In the aftermath of an economic era many of you may well remember, it was proposed that the nation adopt another primary measure of inflation that omits the effect of high energy prices and on increases in agricultural costs that also arise from high energy costs. This “core” inflation that omits these two factors was designed to remove “transient” elements of inflation. Yet, if these transient elements are both important and longer lasting, such a removal causes the Fed and our leaders to underestimate the extent of the problem. 


Indeed, if we measure inflation now as we did then, it turns out that the Draconian measures imposed during the 1979-81 recession are warranted again today. The levels of inflation, when measured consistently, are about as dire now as then, the brilliant Nobel Prize winning economist Larry Summers and colleagues Marijn A. Bolhuis and Judd N. L. Cramer recently recalculated inflation to make the measures consistent. The graph they generated (above) shows that today’s inflation rivals the post-WWII inflation and is rapidly rising toward the historic 1979-81 inflation. Given that wages are lagging significantly behind inflation, savings are depleted, and the labor force has declined in size, the significant decline in purchasing power may well result in at least two quarters of negative real economic growth. For only the second time in our modern economic history, we may well be experiencing a stagflation when inflation occurs during a recession. 

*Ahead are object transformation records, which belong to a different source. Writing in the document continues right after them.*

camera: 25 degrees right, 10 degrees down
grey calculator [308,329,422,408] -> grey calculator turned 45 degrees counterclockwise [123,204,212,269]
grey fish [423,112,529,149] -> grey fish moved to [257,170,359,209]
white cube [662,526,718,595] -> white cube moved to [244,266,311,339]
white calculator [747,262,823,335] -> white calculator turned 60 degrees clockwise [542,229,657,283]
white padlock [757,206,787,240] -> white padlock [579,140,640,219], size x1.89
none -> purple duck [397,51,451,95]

Fifth, it is now widely accepted that the Fed responded much too late to the current inflation, and must now ratchet up their tight monetary policy more rapidly than their typical gradualism would prefer. For politicized reasons, the Fed seemed reluctant to squarely address inflation a year ago as President Biden was contemplating new members for the Fed and a nomination for the Fed chair. Such a politically charged era is not ideal for proactive monetary policy. 


Some incumbent members of the Fed expressed grave concern about inflation last year, but they did not speak for the Fed. Fortunately, one member, Lael Brainard, was made Vice Chair of the Fed, and has advocated for more dramatic increases in the interest rate to slow the economy down and eradicate inflation. 

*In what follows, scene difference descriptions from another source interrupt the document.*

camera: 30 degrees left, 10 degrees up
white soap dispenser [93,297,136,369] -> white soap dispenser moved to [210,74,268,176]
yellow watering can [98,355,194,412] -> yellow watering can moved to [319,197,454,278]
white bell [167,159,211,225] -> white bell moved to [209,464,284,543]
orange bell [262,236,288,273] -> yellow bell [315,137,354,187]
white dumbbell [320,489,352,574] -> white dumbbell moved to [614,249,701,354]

Nobody wants to be the person who pulls away the punch bowl, but sometimes adults must make difficult decisions when economic children refuse to do so. This time has come. The difference between a mile and a deep recession is early anticipation. Gradualism works if anticipation is sufficient. But when non-economists run the show, perhaps without theory behind them, nor the economic history of what has come before them, politics trumps economics, and we all eventually pay the price. 


These five factors do not bode well. I might add a sixth factor, but I do not do so for fear of labeling this phenomenon a sexfecta. Certainly enough arrows are all pointing down, with each new wave of economic measures a bit worse than the previous ones. The one arrow of a low unemployment rate is just enough for politicians and pundits to maintain some artificial hope as they probe too little into the Great Retirement and its artificial effect on the unemployment rate.

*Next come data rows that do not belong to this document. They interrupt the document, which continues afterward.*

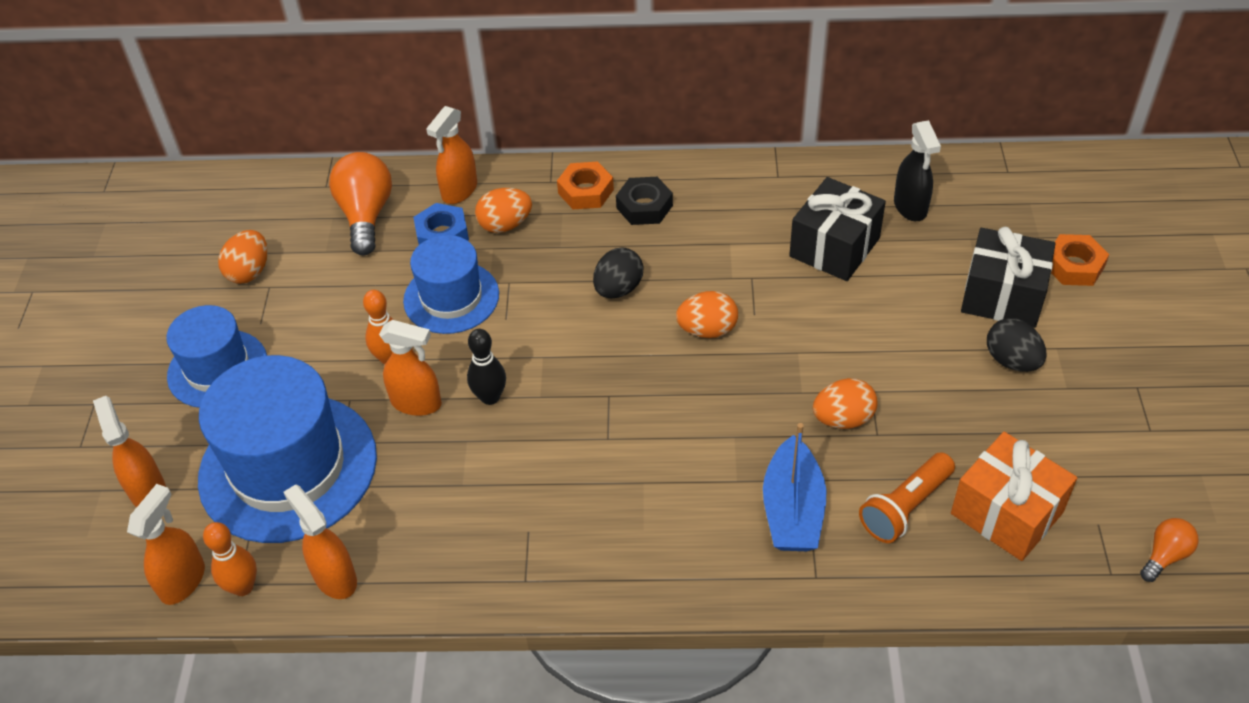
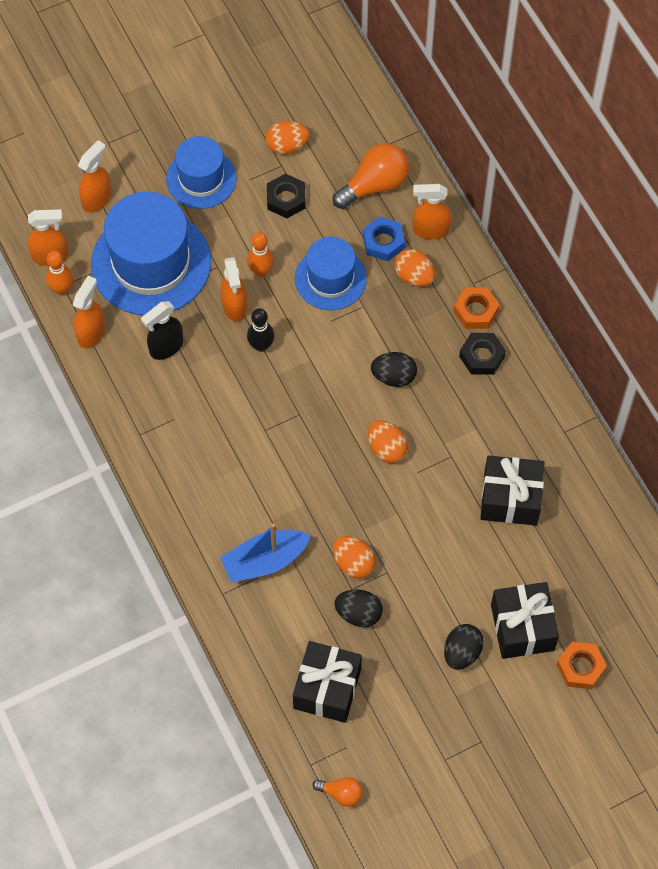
camera: 60 degrees right, 15 degrees up
orange flashlight [859,452,955,543] -> none
black spray bottle [894,120,941,221] -> black spray bottle moved to [141,301,183,360]
orange gift [951,432,1077,561] -> black gift [293,641,362,723]
none -> black nut [267,174,306,218]
none -> black egg [334,589,383,627]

Indeed, President Biden invokes the low unemployment rate to argue that inflation is not a big threat to the economy. This again shows the gulf between politics and economics. The overheated job market and the desperation for firms to find workers who haven’t checked out is exactly the sixth factor that makes this perfect storm (times two) so dangerous. Wages ratcheted up in the Great Stagflation because of COLA clauses. Now they are ratcheting up because so many people retired from the workforce. Either way, the landscape is troublingly ideal for a wage-push inflation to take over where the cost-push inflation started off. 


Oh, and the consumer sentiment index has reached its lowest level on record.


President Biden’s hope is a dangerous thing. When Pandora pulled sickness and death, war and pestilence out of Pandora’s Box, eventually the only civil malignancy left was hope. This artifact of deceptive expectations has replaced reason and economic rationality. The Fed seems to be coming to its senses, albeit slowly. The President is now all too willing to have the Fed take the responsibility, and hence the blame for what could be a rocky economic road ahead of us. 


What a shame that much of this was avoidable.